In the last three weeks I've had loads of wonderful things happening. The first I can't mention until next year, but it involves a contest that is very important to me and things are going very much my way. That's all I have been allowed to say. Top secret stuff this. But I can say it is a huge, big deal for me!
The second was an acceptance from Heartlines for my children's story The Witch on the Hill which will be used in their next collection. The story is about an old woman who lives alone so everyone believes that she is a witch, a common sort of belief here and quite sad. By accident a little girl discovers all of the rumours to be wrong and goes about trying to set things straight. The acceptance alone is a big honour but it comes with a big fat cheque of R10,000 for one story. I think that's about $1000 (US). And the story is short- 1000 words. That is good money this side of the world.
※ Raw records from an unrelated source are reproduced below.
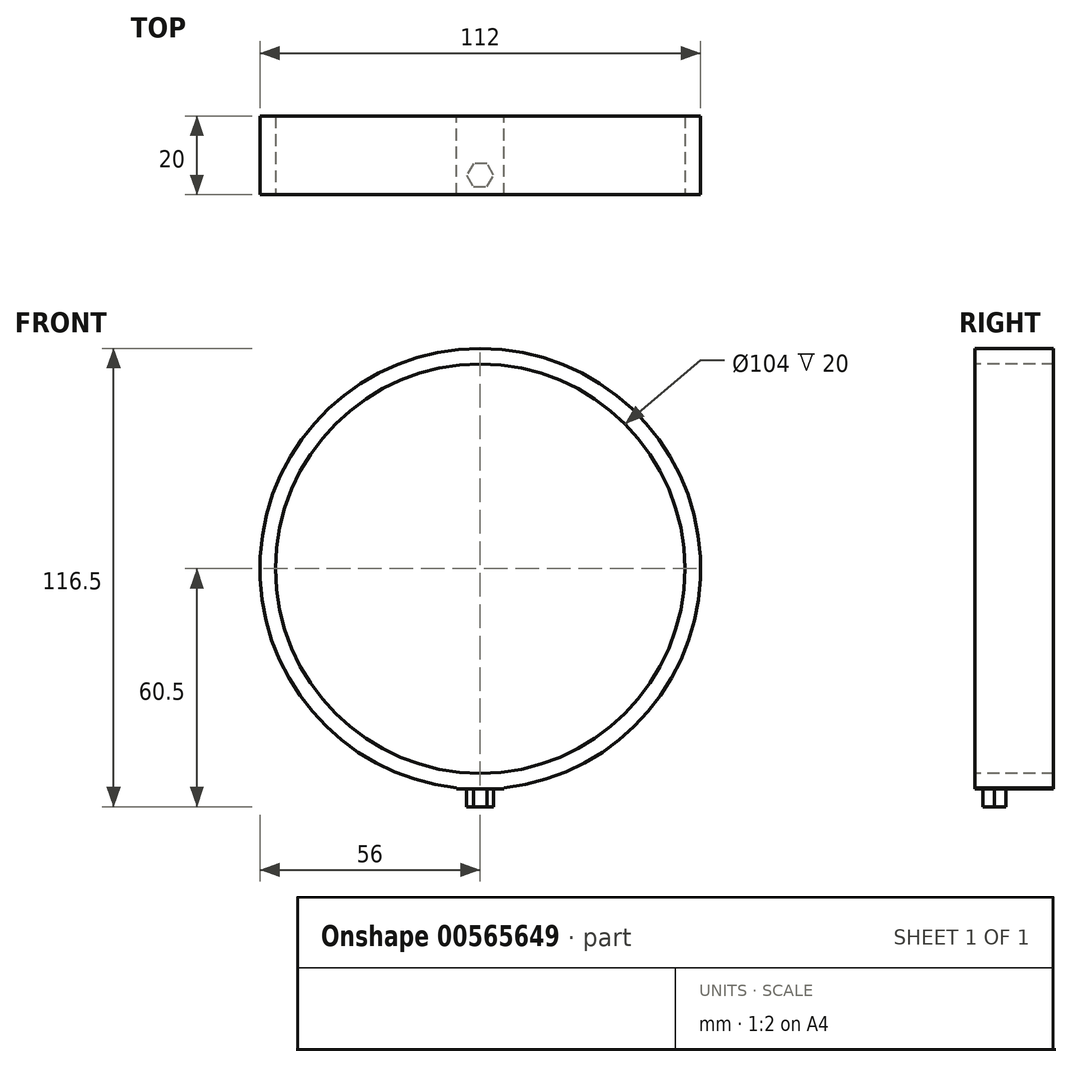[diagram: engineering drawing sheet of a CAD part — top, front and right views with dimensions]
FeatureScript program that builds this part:
annotation { "Feature Type Name" : "Feature", "Feature Type Description" : "" }
export const myFeature = defineFeature(function(context is Context, id is Id, definition is map)
    precondition{}
    {
        {
            var Q0;
            Q0=qCreatedBy(makeId("Front.planeOp"),FACE);
            var sketch = newSketch(context, id + "F0", { "sketchPlane" : qUnion([Q0])});
            skCircle(sketch, "E0", {"center": v(0, 0) * mm, "radius": 52 * mm});
            skCircle(sketch, "E1.0", {"center": v(0, 0) * mm, "radius": 56 * mm});
            skLineSegment(sketch, "E2.bottom", {"start": v(6, -52) * mm, "end": v(-6, -52) * mm});
            skLineSegment(sketch, "E2.top", {"start": v(6, -56) * mm, "end": v(-6, -56) * mm});
            skLineSegment(sketch, "E2.left", {"start": v(6, -52) * mm, "end": v(6, -56) * mm});
            skLineSegment(sketch, "E2.right", {"start": v(-6, -52) * mm, "end": v(-6, -56) * mm});
            skPoint(sketch, "E2.middle", {"position": v(0, -54) * mm});
            skSolve(sketch);
        }
        {
            var Q0;
            Q0=makeQuery(id+"F0.imprint","IMPRINT",FACE,{"disambiguationData":[TD([[makeQuery(id+"F0.imprint","IMPRINT",EDGE,{"derivedFrom":sQuery(id+"F0.wireOp",EDGE,"E0")}),-1.0]])]});
            var Q1;
            {var subQ6=sQuery(id+"F0.wireOp",EDGE,"E1.0");var subQ7=makeQuery(id+"F0.imprint","INTERSECT",VERTEX,{"derivedFrom":[subQ6,sQuery(id+"F0.wireOp",EDGE,"E2.top")]});Q1=makeQuery(id+"F0.imprint","IMPRINT",FACE,{"disambiguationData":[TD([[makeQuery(id+"F0.imprint","IMPRINT",EDGE,{"disambiguationData":[TD([[subQ7,1.0]])],"derivedFrom":subQ6}),1.0]])]});}
            extrude(context, id + "F1", {"entities" : qUnion([Q0, Q1]), "oppositeDirection" : true, "depth" : (60 / 4) * mm, "offsetDistance" : 25 * mm, "hasSecondDirection" : true, "secondDirectionOppositeDirection" : false, "secondDirectionDepth" : 5 * mm});
        }
        {
            var Q0;
            {var subQ5=sQuery(id+"F0.wireOp",EDGE,"E2.top");Q0=makeQuery(id+"F0.imprint","IMPRINT",FACE,{"disambiguationData":[TD([[makeQuery(id+"F0.imprint","IMPRINT",EDGE,{"derivedFrom":subQ5}),-1.0]])]});}
            var Q1;
            Q1=makeQuery(id+"F1.opExtrude","CAP_FACE",FACE,{"disambiguationData":[OSD([sQuery(id+"F0.wireOp",EDGE,"E0"),sQuery(id+"F0.wireOp",EDGE,"E1.0")])],"isStart":true});
            var Q2;
            Q2=makeQuery(id+"F1.opExtrude","CAP_FACE",FACE,{"disambiguationData":[OSD([sQuery(id+"F0.wireOp",EDGE,"E0"),sQuery(id+"F0.wireOp",EDGE,"E1.0")])],"isStart":false});
            extrude(context, id + "F2", {"entities" : qUnion([Q0]), "operationType" : NewBodyOperationType.ADD, "endBound" : BoundingType.UP_TO_SURFACE, "depth" : 15 * mm, "endBoundEntityFace" : qUnion([Q1]), "offsetDistance" : 25 * mm, "hasSecondDirection" : true, "secondDirectionBound" : SecondDirectionBoundingType.UP_TO_SURFACE, "secondDirectionOppositeDirection" : true, "secondDirectionDepth" : 25 * mm, "secondDirectionBoundEntityFace" : qUnion([Q2])});
        }
        {
            var Q0;
            {var subQ0=sQuery(id+"F0.wireOp",EDGE,"E2.top");Q0=makeQuery(id+"F2.boolean.opBoolean","MERGE",FACE,{"derivedFrom":[makeQuery(id+"F2.opExtrude","SWEPT_FACE",FACE,{"disambiguationData":[OSD([subQ0]),TDD([makeQuery(id+"F0.imprint","IMPRINT",EDGE,{"disambiguationData":[TD([[makeQuery(id+"F0.imprint","INTERSECT",VERTEX,{"derivedFrom":[subQ0,sQuery(id+"F0.wireOp",EDGE,"E2.left")]}),-1.0]])],"derivedFrom":subQ0})])]}),makeQuery(id+"F2.opExtrude","SWEPT_FACE",FACE,{"disambiguationData":[OSD([subQ0]),TDD([makeQuery(id+"F0.imprint","IMPRINT",EDGE,{"disambiguationData":[TD([[makeQuery(id+"F0.imprint","INTERSECT",VERTEX,{"derivedFrom":[subQ0,sQuery(id+"F0.wireOp",EDGE,"E2.right")]}),1.0]])],"derivedFrom":subQ0})])]})]});}
            var sketch = newSketch(context, id + "F3", { "sketchPlane" : qUnion([Q0])});
            skLineSegment(sketch, "E3", {"start": v(-6, 5) * mm, "end": v(-6, -15) * mm, "construction": true});
            skLineSegment(sketch, "E4", {"start": v(-6, -15) * mm, "end": v(6, -15) * mm, "construction": true});
            skLineSegment(sketch, "E5", {"start": v(6, -15) * mm, "end": v(6, 5) * mm, "construction": true});
            skLineSegment(sketch, "E6", {"start": v(6, 5) * mm, "end": v(-6, 5) * mm, "construction": true});
            skCircle(sketch, "E7.cCircle", {"center": v(0, 0) * mm, "radius": 3.43 * mm, "construction": true});
            skLineSegment(sketch, "E7.0", {"start": v(-3.43, 0) * mm, "end": v(-1.71, 2.97) * mm});
            skLineSegment(sketch, "E7.1", {"start": v(-1.71, 2.97) * mm, "end": v(1.71, 2.97) * mm});
            skLineSegment(sketch, "E7.2", {"start": v(1.71, 2.97) * mm, "end": v(3.43, 0) * mm});
            skLineSegment(sketch, "E7.3", {"start": v(3.43, 0) * mm, "end": v(1.71, -2.97) * mm});
            skLineSegment(sketch, "E7.4", {"start": v(1.71, -2.97) * mm, "end": v(-1.71, -2.97) * mm});
            skLineSegment(sketch, "E7.5", {"start": v(-1.71, -2.97) * mm, "end": v(-3.43, 0) * mm});
            skLineSegment(sketch, "E8", {"start": v(0, 5) * mm, "end": v(0, 0) * mm, "construction": true});
            skLineSegment(sketch, "E9", {"start": v(0, 0) * mm, "end": v(0, -15) * mm, "construction": true});
            skSolve(sketch);
        }
        {
            var Q0;
            Q0=makeQuery(id+"F3.imprint","IMPRINT",FACE,{"disambiguationData":[TD([[makeQuery(id+"F3.imprint","IMPRINT",EDGE,{"derivedFrom":sQuery(id+"F3.wireOp",EDGE,"E7.0")}),-1.0]])]});
            extrude(context, id + "F4", {"entities" : qUnion([Q0]), "operationType" : NewBodyOperationType.ADD, "depth" : 4.5 * mm, "offsetDistance" : 25 * mm});
        }
    });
The third exciting thing is I have sent my short story manuscript off to Modjaji Books in South Africa. I knew Colleen Higgs, the owner of the publishing house, was looking for an editor to work on the collection with me and immediately I had a wish that it would be Colleen Crawford-Cousins who I met at this year's Cape Town Book Fair and fell in love with straight away -and my wish came true! She will be my editor! I was overjoyed. I know she'll pick my best stories in the bunch and help me polish them up to a beautiful shine. This will be the first book of mine that will be available also as an ebook so my friends in other place will be able to buy it. I don't know anything about the timeline for this project yet. Modjadji is a small publisher that publishes writing from women in Southern Africa. They have had fantastic success with their first novel Whiplash being shortlisted for the prestigious Sunday Times Prize and their first poetry collection winning the Ingrid Jonker Prize.
The last big news happened last Thursday. Regular readers of this blog might remember my whole big mix-up with my first steps into romance writing. After that, out of the blue I got an email from Kwela, quite a big publisher in South Africa, inviting me to submit a romance novella to their new imprint Sapphire Press. I thought that was quite handy since I had a half written romance novella on my hands. So I quickly finished it and sent it off.
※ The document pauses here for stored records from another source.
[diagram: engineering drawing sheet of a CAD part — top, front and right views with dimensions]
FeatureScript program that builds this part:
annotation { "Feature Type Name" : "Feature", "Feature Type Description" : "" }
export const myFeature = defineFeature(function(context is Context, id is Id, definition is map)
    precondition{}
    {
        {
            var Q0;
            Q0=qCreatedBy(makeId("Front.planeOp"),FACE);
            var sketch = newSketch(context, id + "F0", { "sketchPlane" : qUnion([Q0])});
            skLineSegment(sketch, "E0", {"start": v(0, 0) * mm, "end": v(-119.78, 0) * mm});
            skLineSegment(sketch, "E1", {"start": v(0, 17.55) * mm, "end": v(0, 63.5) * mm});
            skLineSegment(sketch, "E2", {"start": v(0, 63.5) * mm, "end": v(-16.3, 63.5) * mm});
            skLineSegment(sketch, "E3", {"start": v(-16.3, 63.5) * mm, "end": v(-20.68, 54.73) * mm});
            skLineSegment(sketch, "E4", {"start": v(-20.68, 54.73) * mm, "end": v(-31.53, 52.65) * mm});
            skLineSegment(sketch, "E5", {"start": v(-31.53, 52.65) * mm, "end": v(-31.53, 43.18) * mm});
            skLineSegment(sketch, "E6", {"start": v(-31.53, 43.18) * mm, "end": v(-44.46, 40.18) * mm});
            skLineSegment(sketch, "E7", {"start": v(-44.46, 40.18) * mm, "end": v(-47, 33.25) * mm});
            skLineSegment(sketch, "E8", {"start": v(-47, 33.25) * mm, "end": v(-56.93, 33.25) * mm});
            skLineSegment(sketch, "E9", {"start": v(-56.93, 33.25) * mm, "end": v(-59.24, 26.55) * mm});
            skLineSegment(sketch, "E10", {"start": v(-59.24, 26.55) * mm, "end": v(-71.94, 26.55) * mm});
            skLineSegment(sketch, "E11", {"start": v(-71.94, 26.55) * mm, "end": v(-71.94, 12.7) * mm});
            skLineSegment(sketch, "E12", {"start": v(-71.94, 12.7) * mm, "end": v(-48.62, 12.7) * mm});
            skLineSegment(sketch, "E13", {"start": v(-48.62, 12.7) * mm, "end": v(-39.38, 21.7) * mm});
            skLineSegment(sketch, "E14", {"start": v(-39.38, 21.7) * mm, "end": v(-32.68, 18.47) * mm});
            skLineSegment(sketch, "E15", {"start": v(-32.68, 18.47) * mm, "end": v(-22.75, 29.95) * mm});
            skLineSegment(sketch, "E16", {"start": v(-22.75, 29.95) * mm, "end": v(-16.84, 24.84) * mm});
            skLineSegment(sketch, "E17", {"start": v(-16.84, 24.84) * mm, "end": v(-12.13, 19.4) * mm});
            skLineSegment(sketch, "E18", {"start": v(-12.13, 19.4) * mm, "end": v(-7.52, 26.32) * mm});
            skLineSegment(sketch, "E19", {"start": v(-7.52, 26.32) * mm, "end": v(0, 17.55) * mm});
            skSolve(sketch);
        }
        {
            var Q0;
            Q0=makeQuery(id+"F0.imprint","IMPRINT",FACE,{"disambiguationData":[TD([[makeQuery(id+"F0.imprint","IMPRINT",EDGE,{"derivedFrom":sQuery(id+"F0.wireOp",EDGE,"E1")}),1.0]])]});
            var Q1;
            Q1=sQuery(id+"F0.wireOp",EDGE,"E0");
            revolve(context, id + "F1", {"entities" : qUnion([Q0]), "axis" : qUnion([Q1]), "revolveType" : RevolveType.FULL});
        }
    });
On Thursday I got an email from them saying that they don't have the reader's report yet, but three staff members read the book and "loved" it and they"definitely want to publish it" and "we all agree that you have a natural storytelling talent" (!!!). How's that?
This writing job is so unlike any other profession. You have weeks of desperation when you convince yourself you are crap personified and a poser and why don't you just hang it all up and get a "REAL" job, and then you have wonderful things like this happen and you reconsider, and you think about all of the ways that writing fulfills you, and you are content. It's a manic depressive life, and funny enough, that might be the very reason I love it so much.